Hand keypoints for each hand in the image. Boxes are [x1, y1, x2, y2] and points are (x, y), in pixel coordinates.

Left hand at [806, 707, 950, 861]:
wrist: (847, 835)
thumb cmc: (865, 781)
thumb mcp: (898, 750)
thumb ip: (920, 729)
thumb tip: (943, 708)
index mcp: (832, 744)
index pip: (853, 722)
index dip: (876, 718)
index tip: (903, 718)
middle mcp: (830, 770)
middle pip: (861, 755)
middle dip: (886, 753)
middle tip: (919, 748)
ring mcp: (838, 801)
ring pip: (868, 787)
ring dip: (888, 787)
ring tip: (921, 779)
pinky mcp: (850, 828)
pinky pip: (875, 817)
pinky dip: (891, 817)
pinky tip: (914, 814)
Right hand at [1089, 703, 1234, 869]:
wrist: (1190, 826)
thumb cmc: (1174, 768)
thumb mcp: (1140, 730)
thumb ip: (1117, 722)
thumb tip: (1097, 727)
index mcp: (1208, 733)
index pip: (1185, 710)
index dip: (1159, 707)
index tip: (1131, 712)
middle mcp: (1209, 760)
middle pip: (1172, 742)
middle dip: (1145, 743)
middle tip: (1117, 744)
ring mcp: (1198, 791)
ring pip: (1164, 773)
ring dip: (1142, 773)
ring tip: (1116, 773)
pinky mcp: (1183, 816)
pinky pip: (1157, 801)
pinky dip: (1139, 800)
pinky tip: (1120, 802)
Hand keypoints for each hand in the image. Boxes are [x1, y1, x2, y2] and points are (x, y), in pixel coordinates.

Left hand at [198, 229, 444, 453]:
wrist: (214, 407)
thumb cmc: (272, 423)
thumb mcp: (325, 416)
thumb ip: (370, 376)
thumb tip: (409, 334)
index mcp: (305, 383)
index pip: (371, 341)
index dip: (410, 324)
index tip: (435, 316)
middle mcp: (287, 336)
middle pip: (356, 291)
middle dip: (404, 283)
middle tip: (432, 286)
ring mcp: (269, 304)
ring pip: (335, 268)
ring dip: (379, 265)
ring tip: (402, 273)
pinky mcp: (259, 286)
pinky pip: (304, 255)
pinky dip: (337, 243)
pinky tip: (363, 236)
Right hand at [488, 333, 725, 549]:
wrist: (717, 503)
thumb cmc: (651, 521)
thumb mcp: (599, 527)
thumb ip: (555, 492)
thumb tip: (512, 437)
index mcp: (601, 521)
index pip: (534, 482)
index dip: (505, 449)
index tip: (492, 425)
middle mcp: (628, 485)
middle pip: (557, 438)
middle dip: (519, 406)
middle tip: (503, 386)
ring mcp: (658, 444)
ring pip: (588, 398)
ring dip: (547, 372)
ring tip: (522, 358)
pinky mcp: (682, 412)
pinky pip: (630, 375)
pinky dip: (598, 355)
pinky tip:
..............................
**BRIEF:** Output exactly one stretch of the listing: from the line containing "pinky dip: (337, 243)" through the line containing "middle mcp: (628, 485)", both end lines included.

**RESPONSE AREA:**
pinky dip: (337, 243)
pinky tip: (363, 236)
Right hand at [488, 333, 725, 549]:
wrist: (717, 503)
thumb cmc: (651, 521)
thumb mcp: (599, 527)
thumb ip: (555, 492)
thumb tip: (512, 437)
index mcp: (601, 521)
index pip: (534, 482)
index dip: (505, 449)
index tip: (492, 425)
middle mcp: (628, 485)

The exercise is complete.